1. The expressway vehicle following behavior reconstruction method based on the imitation learning algorithm is characterized by comprising the following steps of:

Step (3), vehicle operation information in simulation is obtained in real time as input, and vehicle following behavior is controlled according to the output acceleration information on the basis of the simulated learning following model obtained through training in the step (2);

said step (1) further comprises the steps of:

Step (1.2), preprocessing the raw data representing the vehicle state and the corresponding driver behavior extracted in the step (1.1);

The step (2) further comprises the steps of:

The state-behavior pair refers to the mapping of states or observation vectors to agent behaviors in expert demonstration;

In said step (2.2), the extraction of said state-behavior pairs comprises the steps of:

a step (2.2.1) of extracting and processing data based on the step (1);

2. The expressway vehicle following behavior reconstruction method based on an imitation learning algorithm as claimed in claim 1, wherein: in said step (1.2), the preprocessing comprises field computation and data padding, which fills in missing data in some frames using a linear interpolation algorithm.

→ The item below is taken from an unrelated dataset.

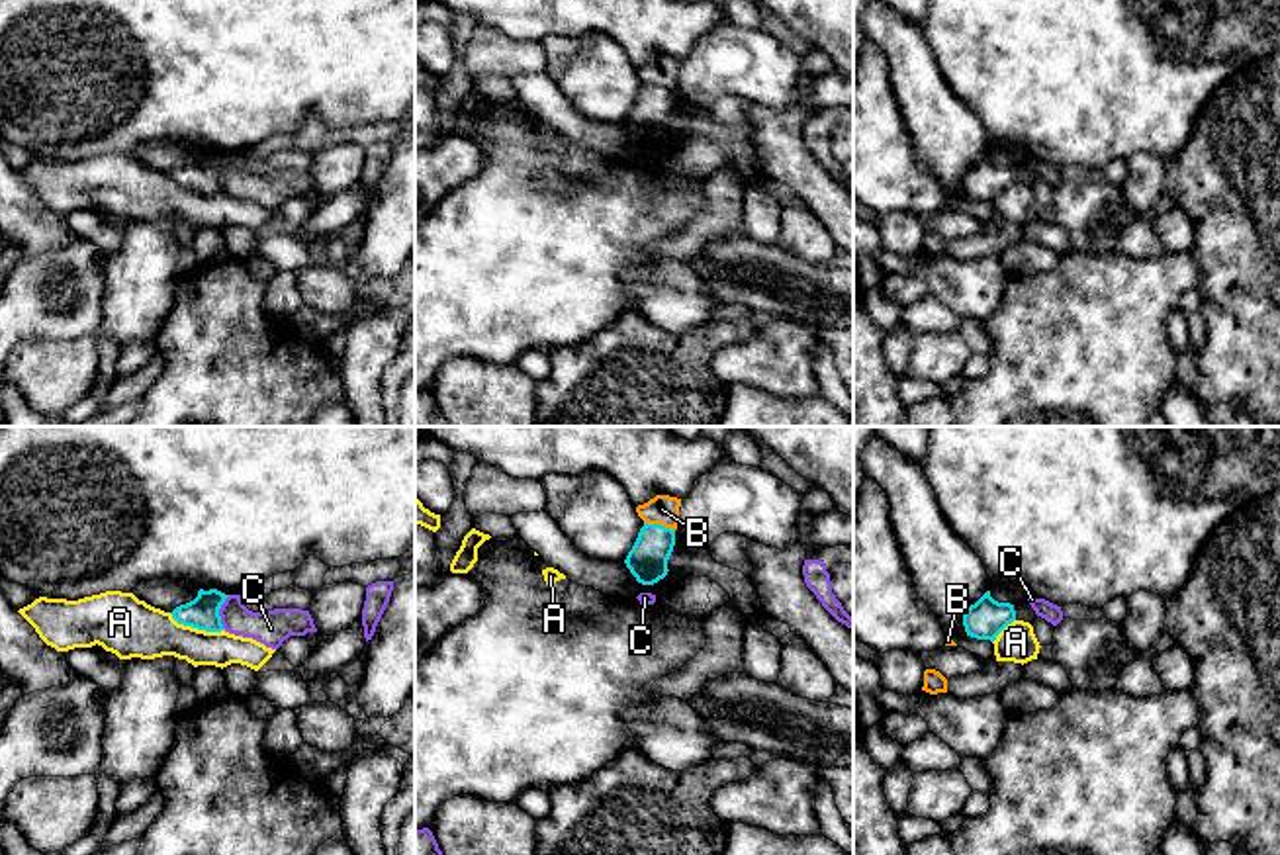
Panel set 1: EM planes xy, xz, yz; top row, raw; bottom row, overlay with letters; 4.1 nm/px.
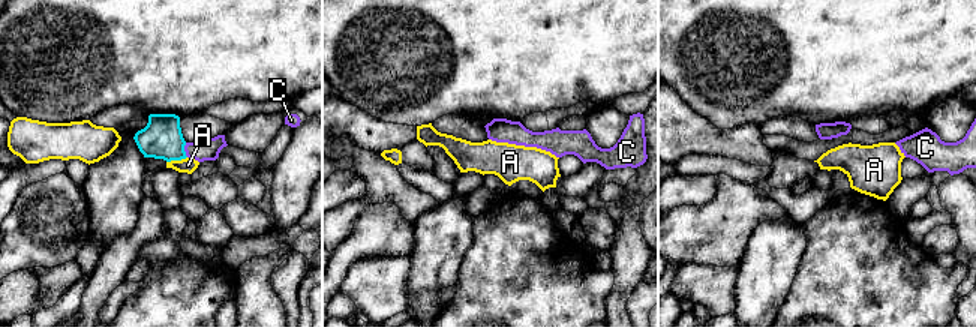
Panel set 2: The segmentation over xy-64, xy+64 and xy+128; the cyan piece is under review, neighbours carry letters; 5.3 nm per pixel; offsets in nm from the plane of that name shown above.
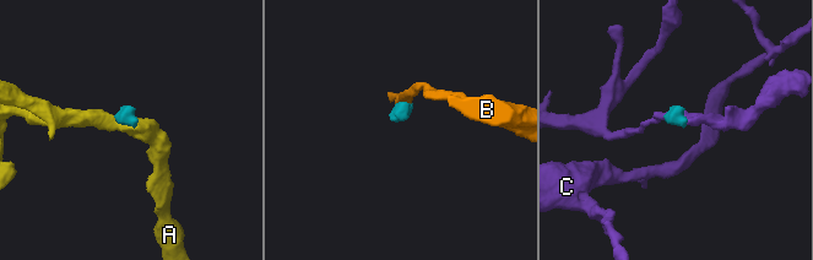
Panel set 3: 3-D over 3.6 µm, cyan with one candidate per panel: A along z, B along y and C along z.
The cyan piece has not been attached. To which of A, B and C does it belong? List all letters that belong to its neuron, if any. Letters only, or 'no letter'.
no letter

3. The method for reconstructing the following behavior of a highway vehicle based on a simulated learning algorithm as claimed in claim 2, wherein in said step (1.1), said obtaining an acceleration field in said field calculation comprises the steps of:

sequencing the track data according to the time sequence;

4. The method for reconstructing the following behavior of a highway vehicle based on a simulated learning algorithm as claimed in claim 2, wherein in said step (1.1), said obtaining the preceding vehicle information field in said field calculation comprises the steps of:

5. The method for reconstructing the following behavior of an expressway vehicle based on a simulated learning algorithm as claimed in claim 2, wherein said data filling uses a linear interpolation algorithm to fill in missing data in some frames as follows:

Assuming that the data sampling frequency is f, when a missing value exists between the first time t ₁ and the second time t ₂ and t ₁＜t₂ exists, calculating the number n of time nodes needing to be filled according to n=f (t ₂-t₁) -1; performing linear interpolation according to d _i＝d₁+(d₂-d₁) i/n, i=1, 2,..n, and completing numerical filling;

6. The method for reconstructing the vehicle following behavior of the expressway based on the simulated learning algorithm according to claim 1, wherein in the step (3), vehicle operation information in the SUMO simulation is obtained in real time through a TraCI interface as input of the simulated learning following model obtained by training in the step 2, and the vehicle following behavior is controlled according to the output acceleration information; wherein the vehicle operation information comprises vehicle position, speed and acceleration.